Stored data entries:
┄┄┄┄┄┄┄┄┄┄

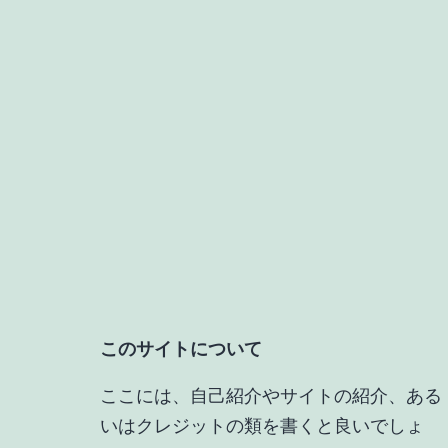
このサイトについて
ここには、自己紹介やサイトの紹介、ある
いはクレジットの類を書くと良いでしょ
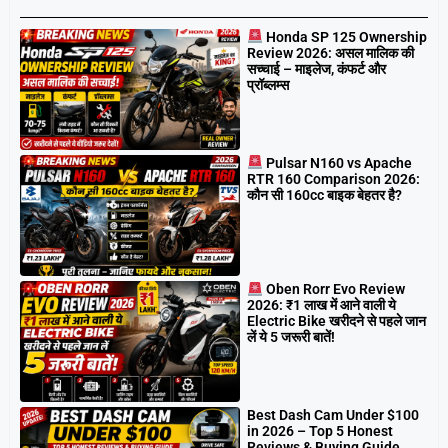
Honda SP 125 Ownership
Review 2026: असल मालिक की
सच्चाई – माइलेज, कंफर्ट और
प्रॉब्लम्स
Pulsar N160 vs Apache
RTR 160 Comparison 2026:
कौन सी 160cc बाइक बेहतर है?
Oben Rorr Evo Review
2026: ₹1 लाख में आने वाली ये
Electric Bike खरीदने से पहले जान
लें ये 5 जरूरी बातें!
Best Dash Cam Under $100
in 2026 – Top 5 Honest
Reviews & Buying Guide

┄┄┄┄┄┄┄┄┄┄

_WORK REQUIRED_
Reproduce, word for word, every line from the start of the records down to and including the line with "2026: ₹1 लाख में आने वाली ये"; skip the pictures.

_RESULT FOR THIS TASK_
このサイトについて
ここには、自己紹介やサイトの紹介、ある
いはクレジットの類を書くと良いでしょ
Honda SP 125 Ownership
Review 2026: असल मालिक की
सच्चाई – माइलेज, कंफर्ट और
प्रॉब्लम्स
Pulsar N160 vs Apache
RTR 160 Comparison 2026:
कौन सी 160cc बाइक बेहतर है?
Oben Rorr Evo Review
2026: ₹1 लाख में आने वाली ये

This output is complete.